This illustration of a violin by Nicolas Lupot was published in The Strad, February, 1971. The following text is extracted from the article accompanying the photographs:

This month we are able to publish photographs of a very handsome violin which is the sole work of Nicolas Lupot and bears the original label as follows:

Nicolas Lupot, Luthier rue Croix des petits-Champs, Á  Paris, l'an

The instrument, which is in an excellent state of preservation, has a jointed back, cut on the slab, of handsome curl of medium width, which slopes downwards from the centre, that of the sides similar and of the head less pronounced; the table of pine in one piece is of a fine grain on the right-hand side which broadens considerably on the left: the varnish of that beautiful soft quality, reddish orange in colour which Lupot reserved for his finest instruments. The button is in its original condition without an added edging of ebony.

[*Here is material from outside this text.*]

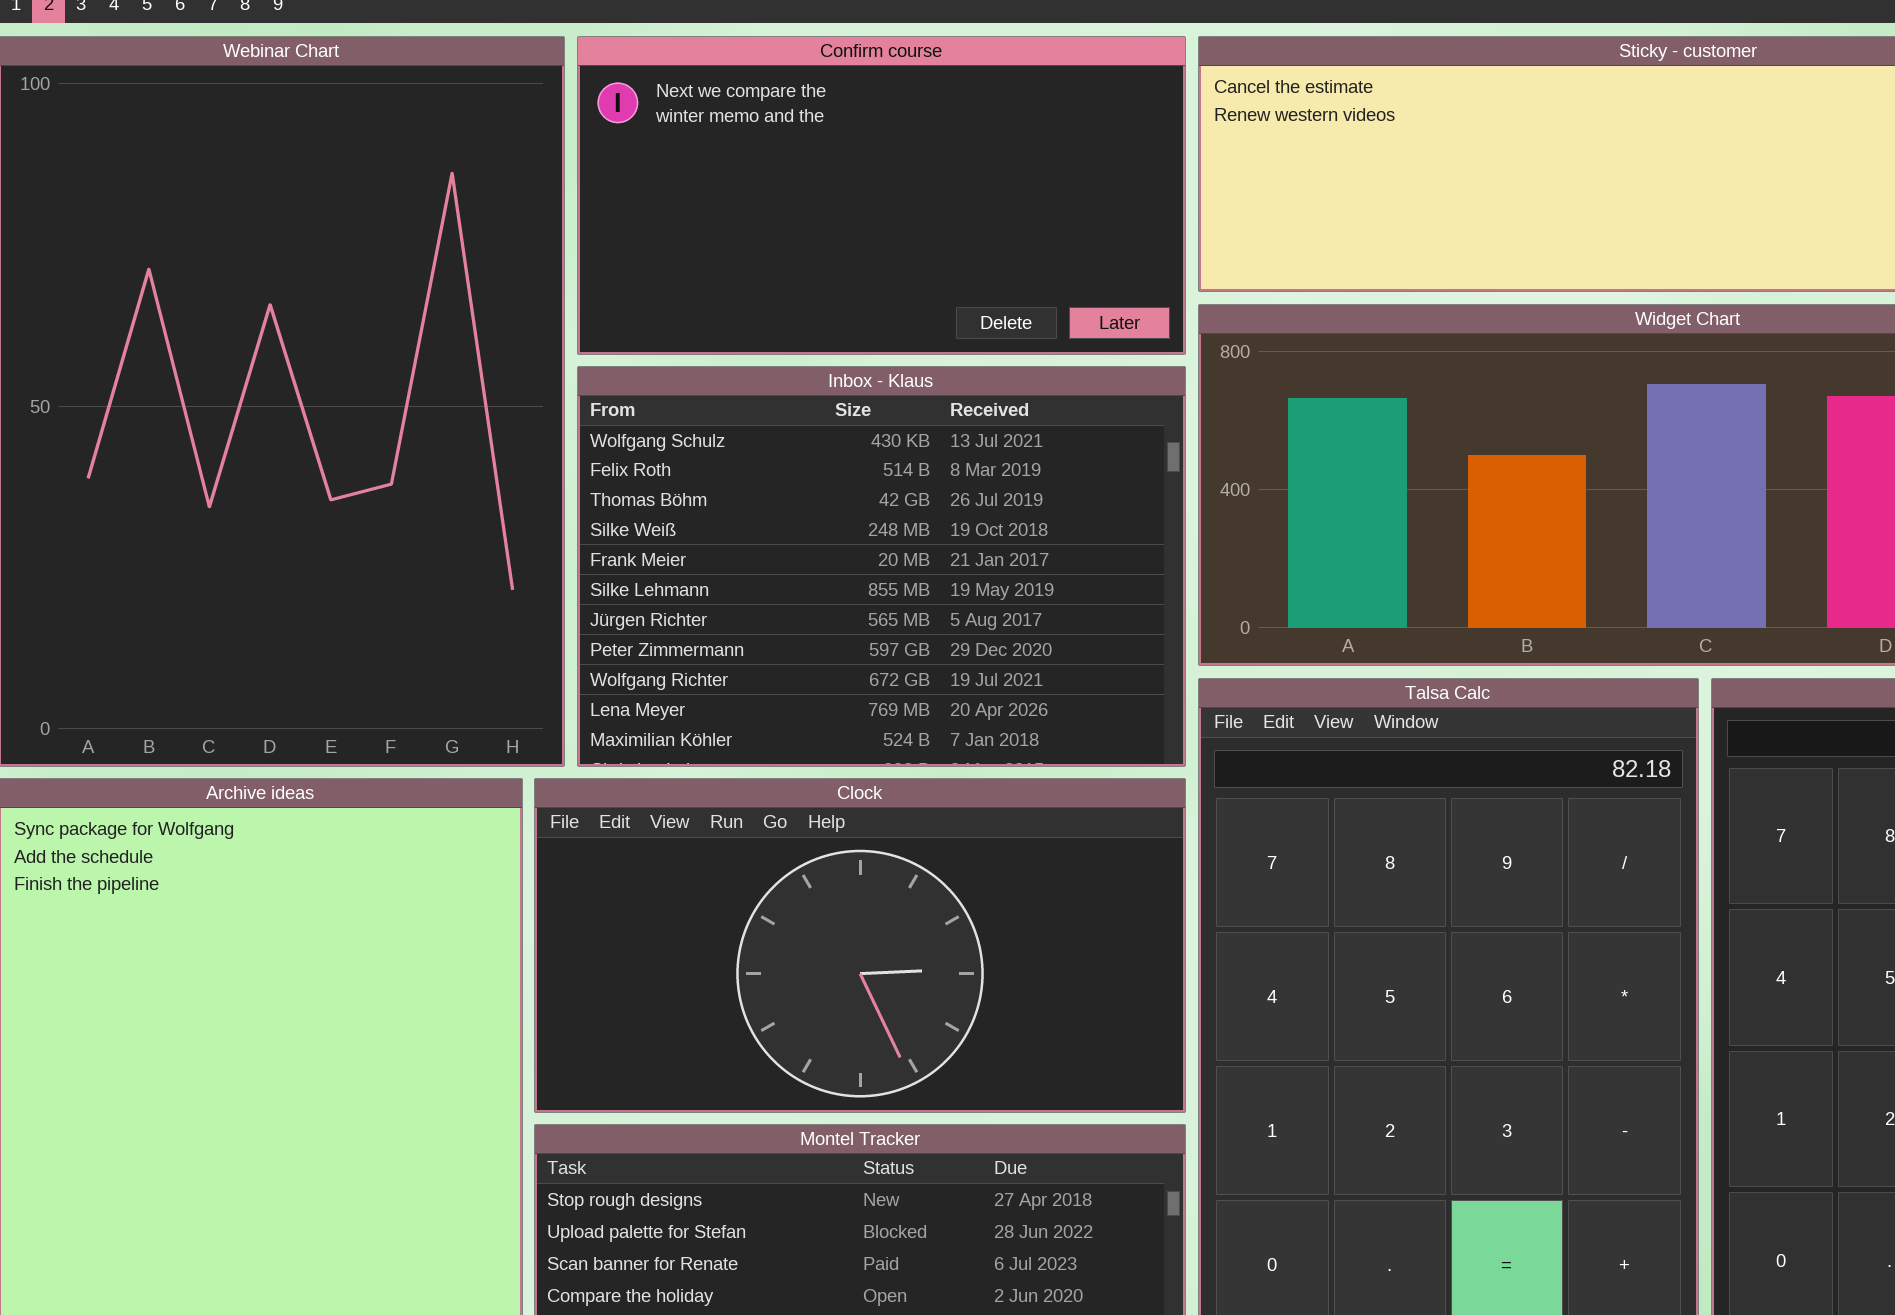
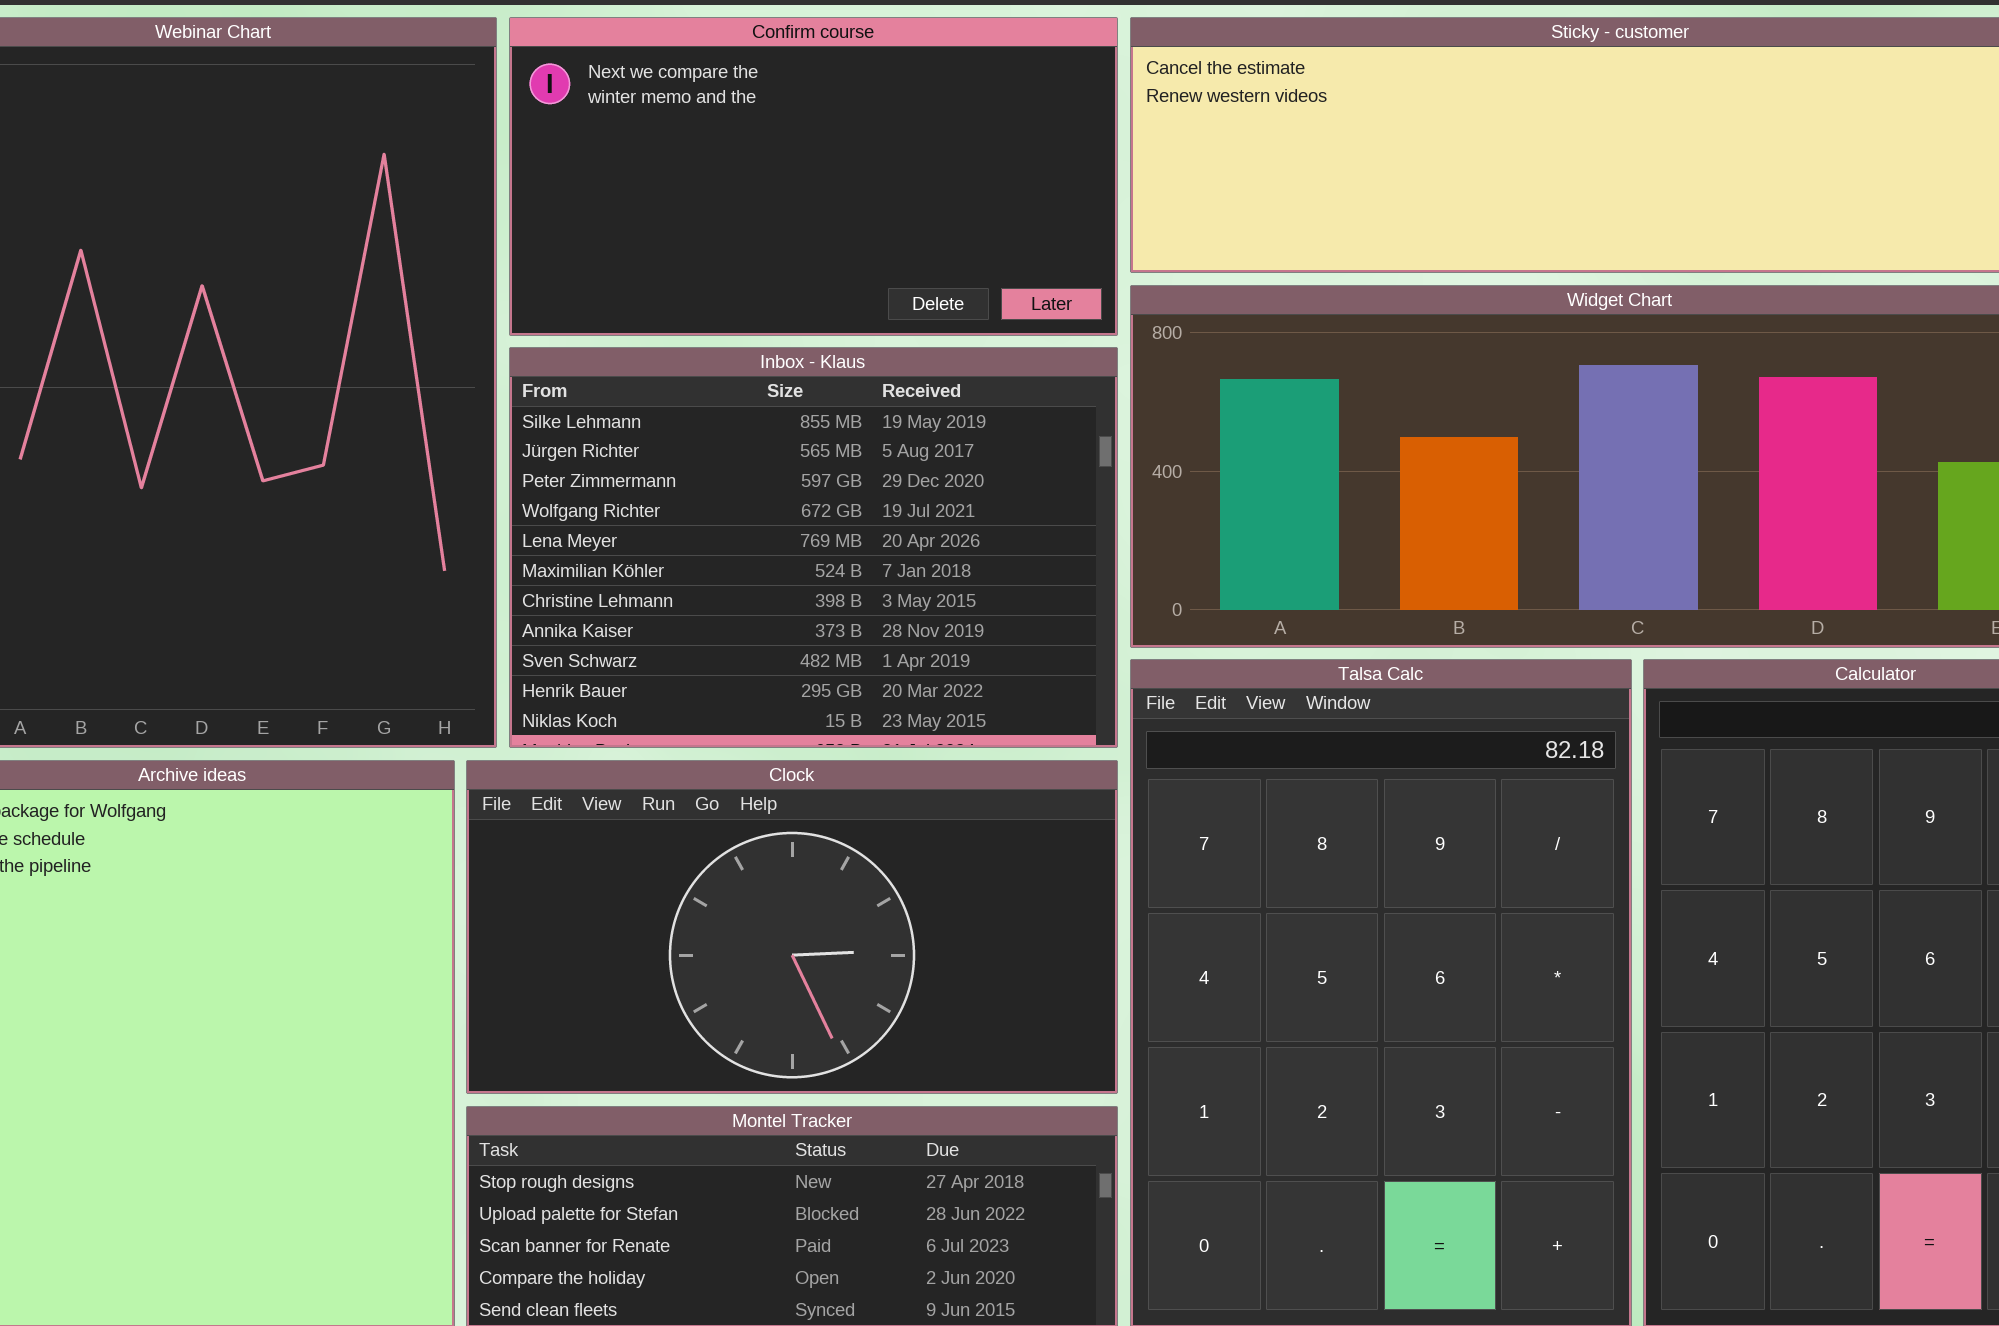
Inbox - Klaus: [577,366,1186,767] -> [509,347,1118,748], scrolled down 5 rows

The principal measurements are: Length of back 14 1/8; upper bouts 6 5/8 full; centre bouts 4 1/2; lower bouts 8 3/16 full; ribs 1 3/16 to 1 7/32. It is an exact copy of a violin by Stradivari of 1729. The block of wood from which Lupot cut the scroll was  too narrow to enable him to make it exactly the same measurements as that on the Stradivari and so he glued on a piece which on the finished scroll is so narrow as to be almost invisible. This is an indication of the care taken by Lupot to reproduce exactly the measurements of the violin he was copying.